## What this task involves
Without including any pictures, write out the listing below exactly.

# # # #

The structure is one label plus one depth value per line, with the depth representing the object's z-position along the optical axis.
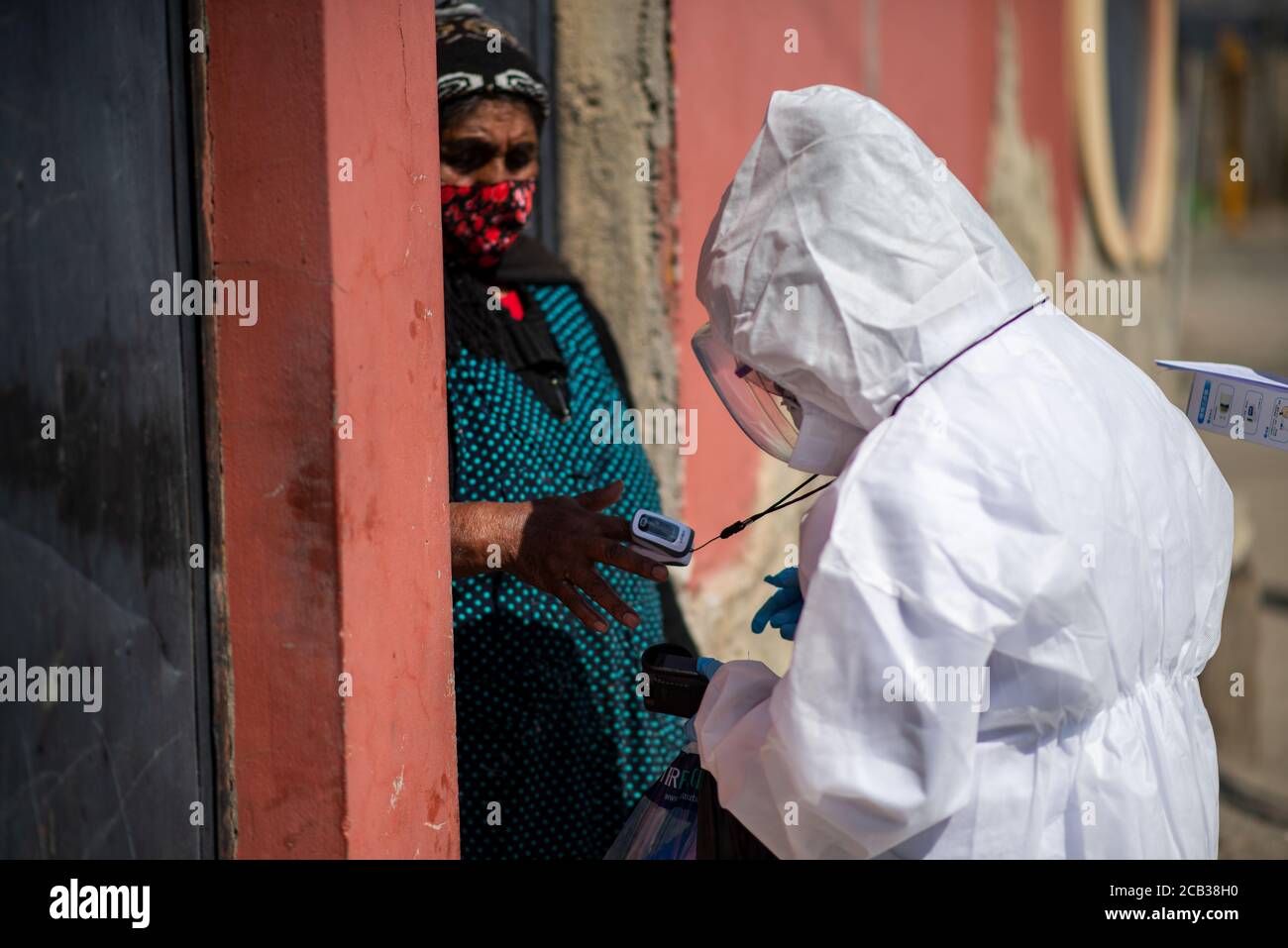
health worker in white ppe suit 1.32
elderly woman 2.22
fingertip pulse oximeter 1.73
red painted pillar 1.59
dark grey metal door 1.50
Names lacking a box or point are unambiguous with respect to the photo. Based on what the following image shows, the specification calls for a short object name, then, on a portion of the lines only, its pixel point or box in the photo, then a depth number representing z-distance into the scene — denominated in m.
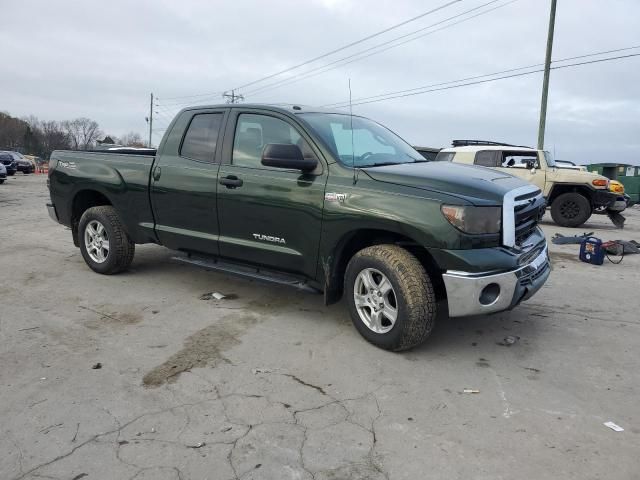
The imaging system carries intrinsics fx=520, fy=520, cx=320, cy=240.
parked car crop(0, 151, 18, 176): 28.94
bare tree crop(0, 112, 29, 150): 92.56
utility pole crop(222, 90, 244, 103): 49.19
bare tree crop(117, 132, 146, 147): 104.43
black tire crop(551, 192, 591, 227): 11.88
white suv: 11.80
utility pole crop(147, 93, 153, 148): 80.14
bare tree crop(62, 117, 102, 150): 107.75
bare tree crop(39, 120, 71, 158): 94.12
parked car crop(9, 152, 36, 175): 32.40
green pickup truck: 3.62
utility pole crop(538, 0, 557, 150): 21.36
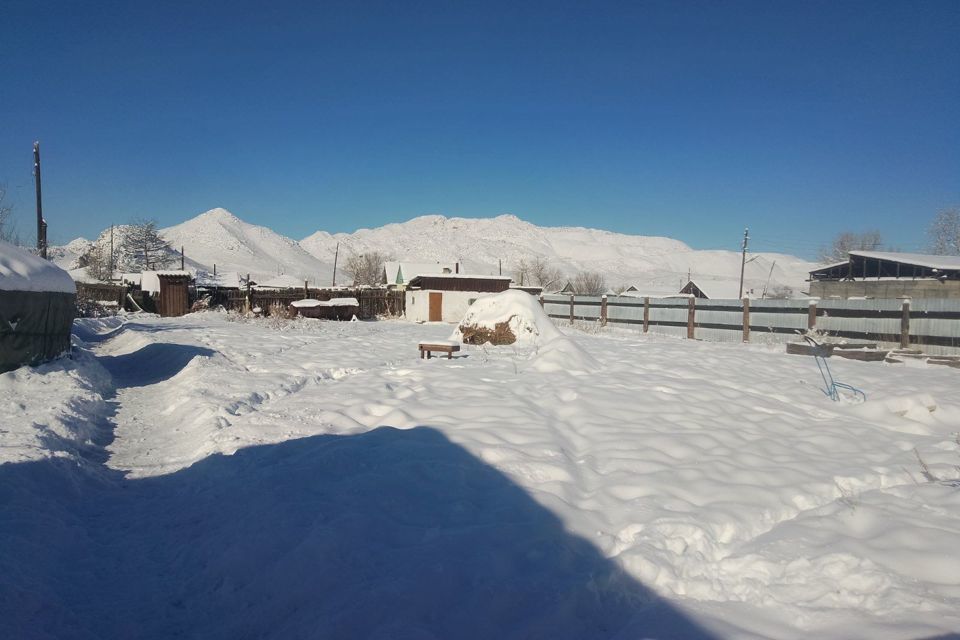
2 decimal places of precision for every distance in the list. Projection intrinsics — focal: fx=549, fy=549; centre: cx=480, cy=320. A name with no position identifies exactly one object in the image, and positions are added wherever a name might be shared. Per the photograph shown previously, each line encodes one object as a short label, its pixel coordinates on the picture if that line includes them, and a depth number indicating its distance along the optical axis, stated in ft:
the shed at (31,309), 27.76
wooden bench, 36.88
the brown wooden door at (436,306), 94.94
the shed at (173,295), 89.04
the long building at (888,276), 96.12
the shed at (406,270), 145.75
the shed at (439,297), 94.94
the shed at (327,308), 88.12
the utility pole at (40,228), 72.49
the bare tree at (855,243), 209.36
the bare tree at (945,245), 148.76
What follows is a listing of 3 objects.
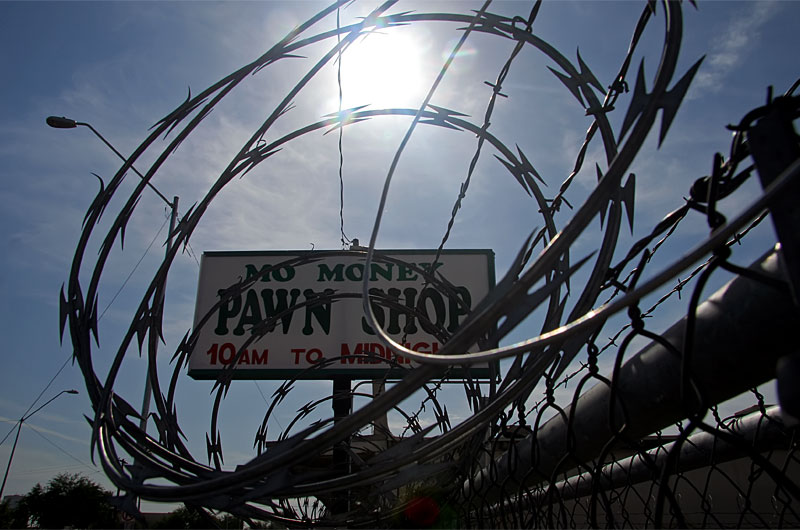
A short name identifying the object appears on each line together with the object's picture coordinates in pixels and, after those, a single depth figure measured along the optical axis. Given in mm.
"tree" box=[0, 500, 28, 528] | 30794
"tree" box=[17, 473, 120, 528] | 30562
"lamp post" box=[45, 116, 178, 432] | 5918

# # # #

## Response area
The structure is one label plus one depth value per line, with the depth representing the object's z-position along the optical axis.
health worker in white ppe suit 1.32
elderly woman 2.22
fingertip pulse oximeter 1.73
red painted pillar 1.59
dark grey metal door 1.50
Names lacking a box or point are unambiguous with respect to the photo. Based on what the following image shows, the specification calls for a short object name, then, on a portion of the lines only, its pixel point or box in the photo, then a depth number representing z-distance into the scene — denominated in m.
The imaging system carries intrinsics fx=520, fy=520, cx=320, cy=240.
parked car crop(0, 151, 18, 176): 28.94
bare tree crop(0, 112, 29, 150): 92.56
utility pole crop(222, 90, 244, 103): 49.19
bare tree crop(117, 132, 146, 147): 104.43
black tire crop(551, 192, 591, 227): 11.88
white suv: 11.80
utility pole crop(147, 93, 153, 148): 80.14
bare tree crop(62, 117, 102, 150): 107.75
bare tree crop(39, 120, 71, 158): 94.12
parked car crop(9, 152, 36, 175): 32.40
green pickup truck: 3.62
utility pole crop(538, 0, 557, 150): 21.36
2 decimal places of precision for every distance in the list. Projection intrinsics — focal: fx=549, fy=549; centre: cx=480, cy=320. A name with no position identifies exactly one object in the image, and positions are added wherever a name might be shared. Per the photograph shown previously, each line encodes one object as a short label, its pixel coordinates on the picture if that line includes them, and a depth number indicating its distance along the optical axis, stated in ft:
the shed at (31,309), 27.76
wooden bench, 36.88
the brown wooden door at (436,306), 94.94
the shed at (173,295), 89.04
the long building at (888,276), 96.12
the shed at (406,270), 145.75
the shed at (439,297), 94.94
the shed at (327,308), 88.12
the utility pole at (40,228), 72.49
the bare tree at (855,243), 209.36
the bare tree at (945,245), 148.76
What follows is a listing of 3 objects.
A short name identifying the object appears on each line together with the object's picture coordinates in pixels and, after those, a single depth figure measured along the optical axis. Given in mm.
"tree" box=[0, 500, 28, 528] | 30794
"tree" box=[17, 473, 120, 528] | 30562
"lamp post" box=[45, 116, 178, 432] | 5918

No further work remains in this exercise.